Consegna:
Ricopia fedelmente tutte le righe seguenti, senza alcuna modifica. Nella tua risposta ometti le immagini.

Righe fornite:
━━━━

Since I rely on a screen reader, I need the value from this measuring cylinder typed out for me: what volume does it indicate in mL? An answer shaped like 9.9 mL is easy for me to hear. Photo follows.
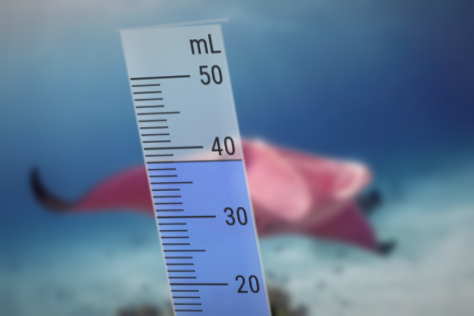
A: 38 mL
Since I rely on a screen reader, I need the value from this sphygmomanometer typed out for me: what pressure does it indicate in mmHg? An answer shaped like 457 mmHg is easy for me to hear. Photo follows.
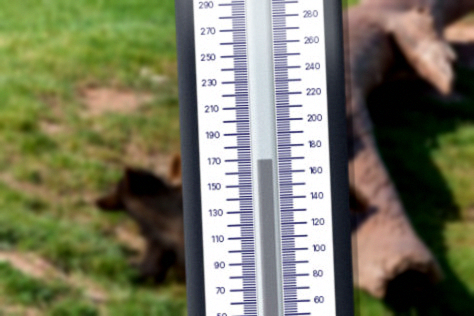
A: 170 mmHg
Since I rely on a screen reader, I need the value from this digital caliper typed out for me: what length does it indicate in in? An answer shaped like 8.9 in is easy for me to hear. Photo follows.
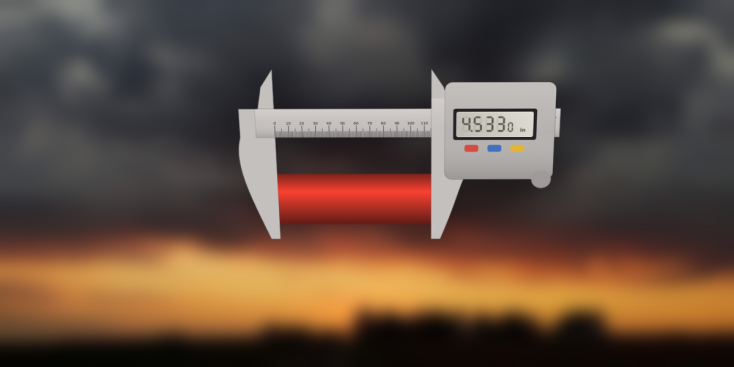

━━━━

Risultato:
Since I rely on a screen reader, I need the value from this measuring cylinder typed out for me: what volume does it indicate in mL? An answer shaped like 9.9 mL is easy for me to hear. Photo follows.
A: 38 mL
Since I rely on a screen reader, I need the value from this sphygmomanometer typed out for me: what pressure does it indicate in mmHg? An answer shaped like 457 mmHg is easy for me to hear. Photo follows.
A: 170 mmHg
Since I rely on a screen reader, I need the value from this digital caliper typed out for me: what length does it indicate in in? An answer shaped like 8.9 in is easy for me to hear. Photo follows.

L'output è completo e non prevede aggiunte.